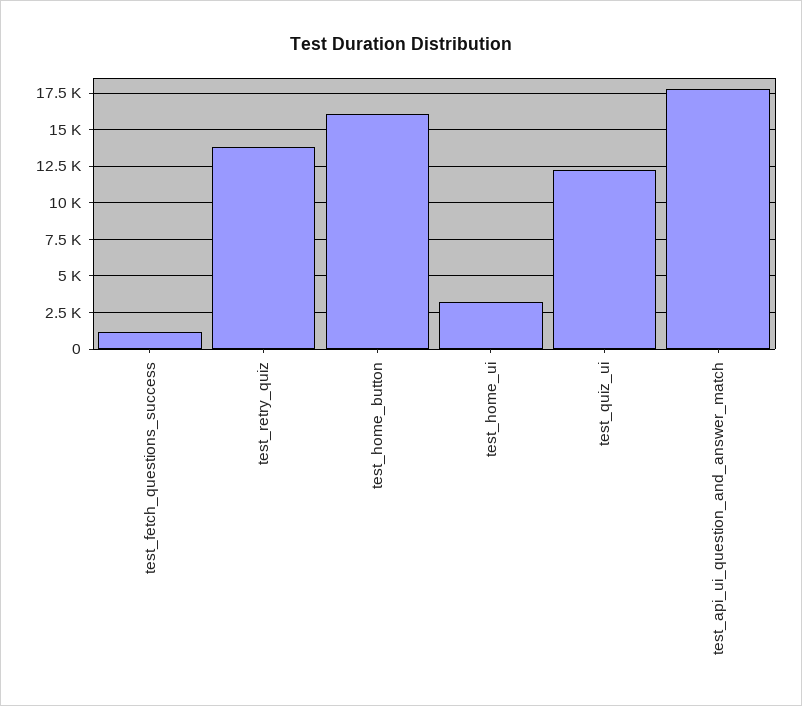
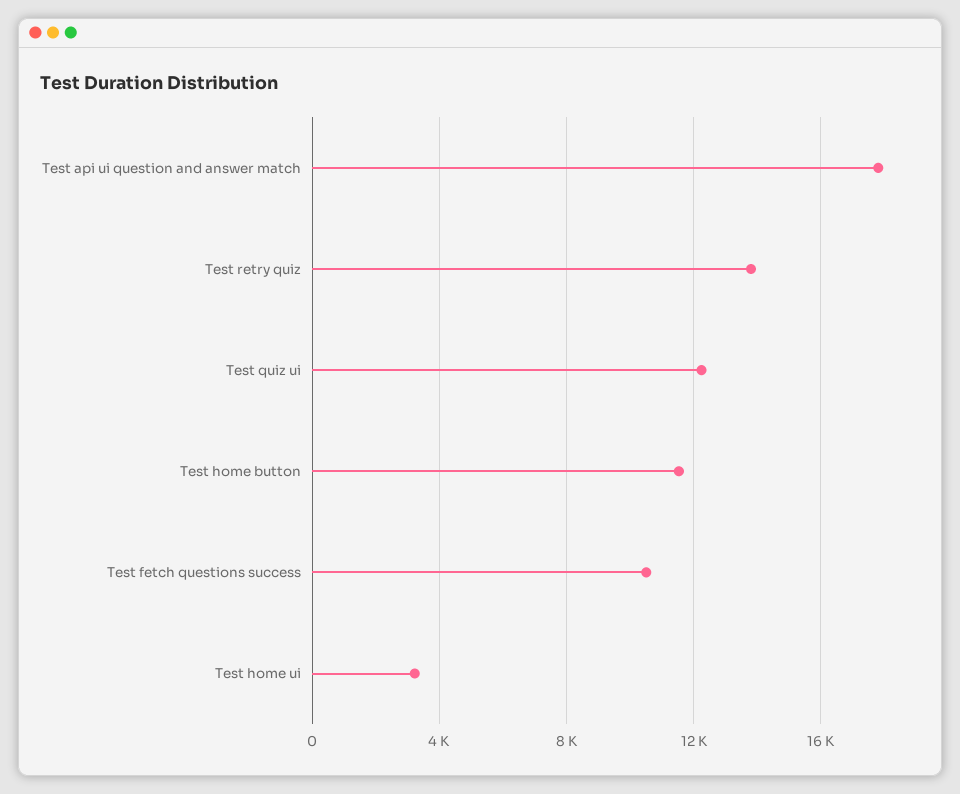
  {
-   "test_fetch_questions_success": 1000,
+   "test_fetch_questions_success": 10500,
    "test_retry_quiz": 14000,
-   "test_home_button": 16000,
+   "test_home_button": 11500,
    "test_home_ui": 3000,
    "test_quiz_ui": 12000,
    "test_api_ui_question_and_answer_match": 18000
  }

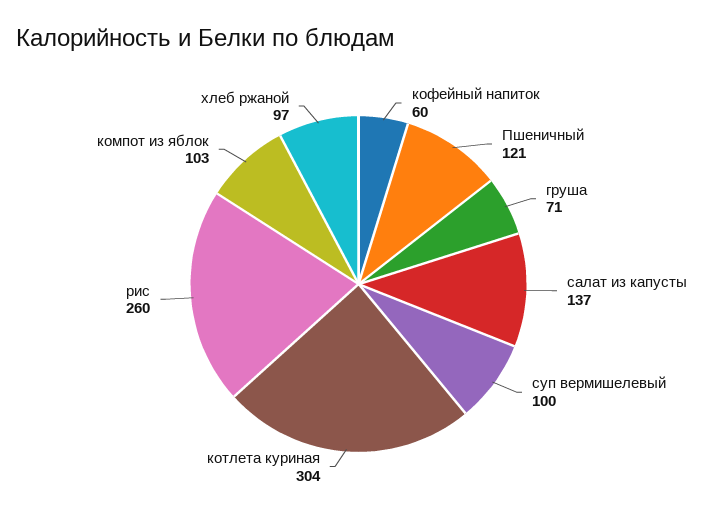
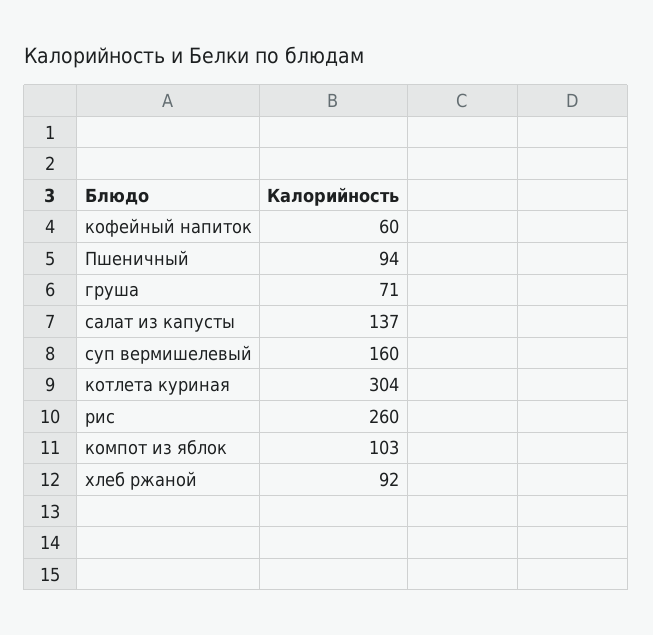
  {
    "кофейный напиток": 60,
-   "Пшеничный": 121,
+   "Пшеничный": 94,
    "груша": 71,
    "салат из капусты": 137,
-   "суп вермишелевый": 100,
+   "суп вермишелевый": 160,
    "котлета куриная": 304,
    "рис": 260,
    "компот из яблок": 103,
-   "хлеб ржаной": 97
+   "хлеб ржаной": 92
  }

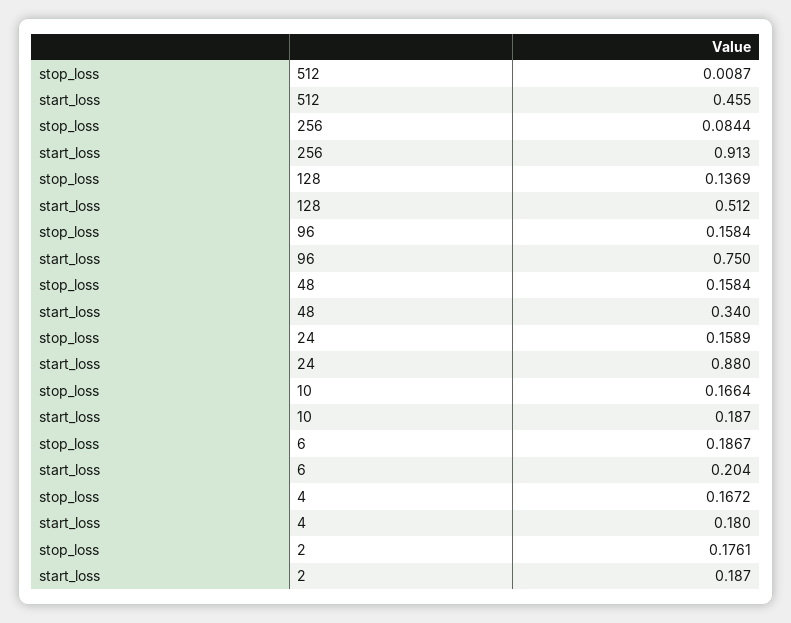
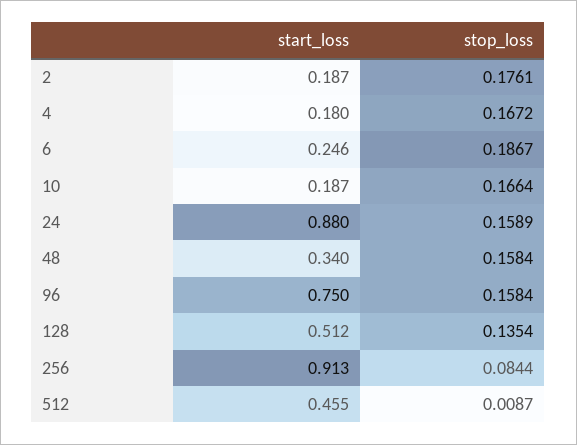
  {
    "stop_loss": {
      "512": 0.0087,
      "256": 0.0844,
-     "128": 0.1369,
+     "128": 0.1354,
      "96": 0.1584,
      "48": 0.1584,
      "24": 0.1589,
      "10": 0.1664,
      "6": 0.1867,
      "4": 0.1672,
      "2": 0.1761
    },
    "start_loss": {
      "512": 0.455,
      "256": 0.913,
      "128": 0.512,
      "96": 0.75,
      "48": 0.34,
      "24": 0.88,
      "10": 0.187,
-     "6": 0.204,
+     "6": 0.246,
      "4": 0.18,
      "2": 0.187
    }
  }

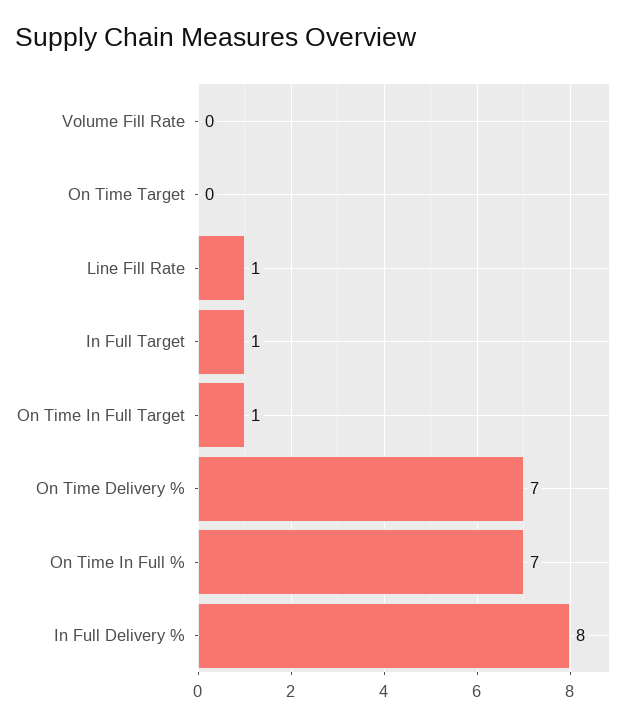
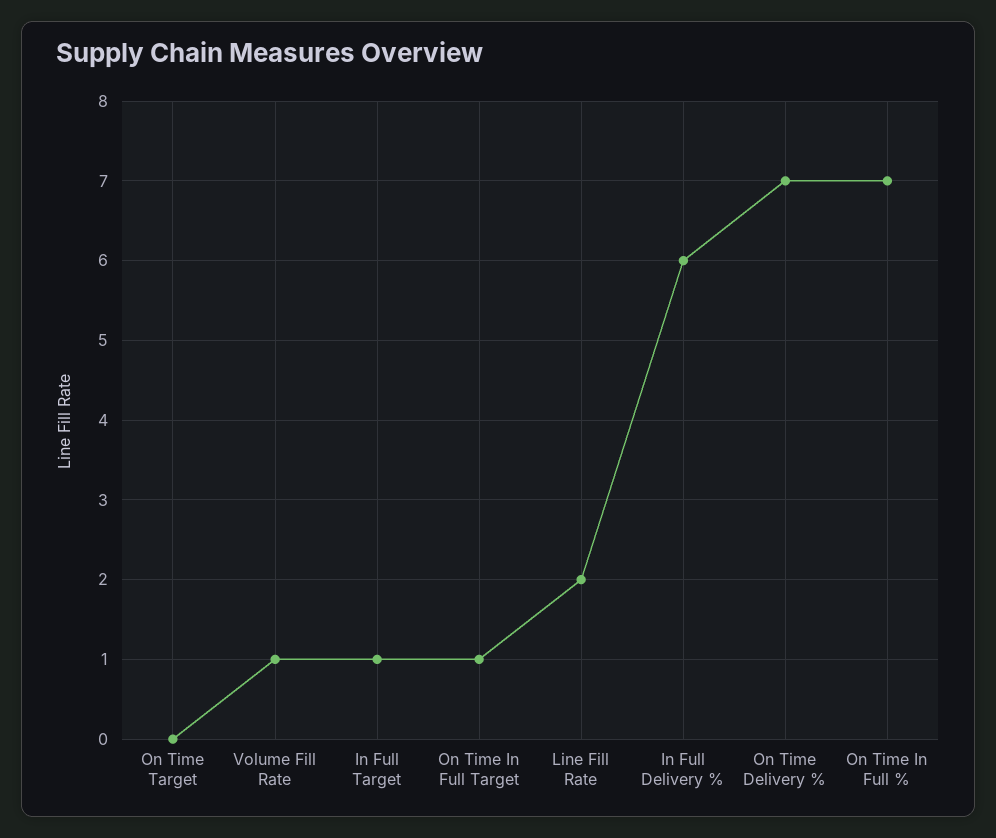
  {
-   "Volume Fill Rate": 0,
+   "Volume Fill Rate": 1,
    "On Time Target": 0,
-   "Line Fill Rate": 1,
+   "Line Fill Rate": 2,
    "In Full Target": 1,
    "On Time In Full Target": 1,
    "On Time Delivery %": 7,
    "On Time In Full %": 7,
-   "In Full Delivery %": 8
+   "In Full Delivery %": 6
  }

*JOB*.
Search the preceding listing for "вермишелевый" and extract every line where it is found.

*REPLY TO THE TASK*.
-   "суп вермишелевый": 100,
+   "суп вермишелевый": 160,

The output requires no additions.